А ступай лучше к пану: он ожидает тебя давно в светлице.
— Пойдем!
Что ж… Я с удовольствием, — сказал философ и отправился вслед за козаком.
Сотник, уже престарелый, с седыми усами и с выражением мрачной грусти, сидел перед столом в светлице, подперши обеими руками голову.
Ему было около пятидесяти лет; но глубокое уныние на лице и какой-то бледно-тощий цвет показывали, что душа его была убита и разрушена вдруг, в одну минуту, и вся прежняя веселость и шумная жизнь исчезла навеки.
Когда взошел Хома вместе с старым козаком, он отнял одну руку и слегка кивнул головою на низкий их поклон. Хома и козак почтительно остановились у дверей.
— Кто ты, и откудова, и какого звания, добрый человек? — сказал сотник ни ласково, ни сурово.
— Из бурсаков, философ Хома Брут.
— А кто был твой отец?
— Не знаю, вельможный пан.
— А мать твоя?
— И матери не знаю. По здравому рассуждению, конечно, была мать; но кто она, и откуда, и когда жила — ей-богу, добродию, не знаю.
Сотник помолчал и, казалось, минуту оставался в задумчивости.
— Как же ты познакомился с моею дочкою?
— Не знакомился, вельможный пан, ей-богу, не знакомился. Еще никакого дела с панночками не имел, сколько ни живу на свете. Цур им, чтобы не сказать непристойного.

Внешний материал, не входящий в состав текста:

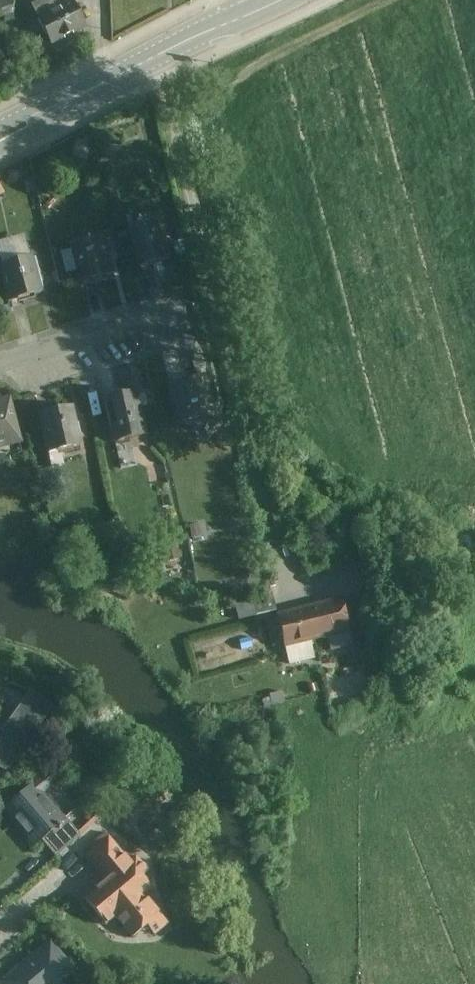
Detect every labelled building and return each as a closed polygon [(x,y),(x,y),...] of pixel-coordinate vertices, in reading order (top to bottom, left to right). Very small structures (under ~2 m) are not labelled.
[(82,26),(69,1),(68,0),(38,0),(26,6),(47,44),(82,26)] [(163,222),(130,230),(140,266),(173,258),(163,222)] [(114,273),(105,236),(73,244),(82,281),(114,273)] [(42,290),(33,258),(1,266),(10,299),(42,290)] [(211,415),(203,378),(170,385),(178,422),(211,415)] [(148,435),(139,393),(105,400),(114,442),(148,435)] [(0,400),(0,449),(23,442),(11,397),(0,400)] [(82,444),(73,408),(41,415),(49,452),(82,444)] [(343,600),(279,615),(287,650),(349,633),(357,664),(377,659),(366,611),(347,616),(343,600)] [(9,771),(54,709),(32,694),(3,733),(4,735),(0,745),(0,768),(9,771)] [(66,821),(35,787),(5,814),(35,848),(66,821)] [(176,920),(121,853),(89,879),(91,881),(76,894),(95,919),(111,906),(146,945),(176,920)] [(2,983),(64,983),(77,973),(51,943),(2,983)]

— Отчего же она не другому кому, а тебе именно назначила читать?
Философ пожал плечами:
— Бог его знает, как это растолковать.
Известное уже дело, что панам подчас захочется такого, чего и самый наиграмотнейший человек не разберет; и пословица говорит:
«Скачи, враже, як пан каже!»
— Да не врешь ли ты, пан философ?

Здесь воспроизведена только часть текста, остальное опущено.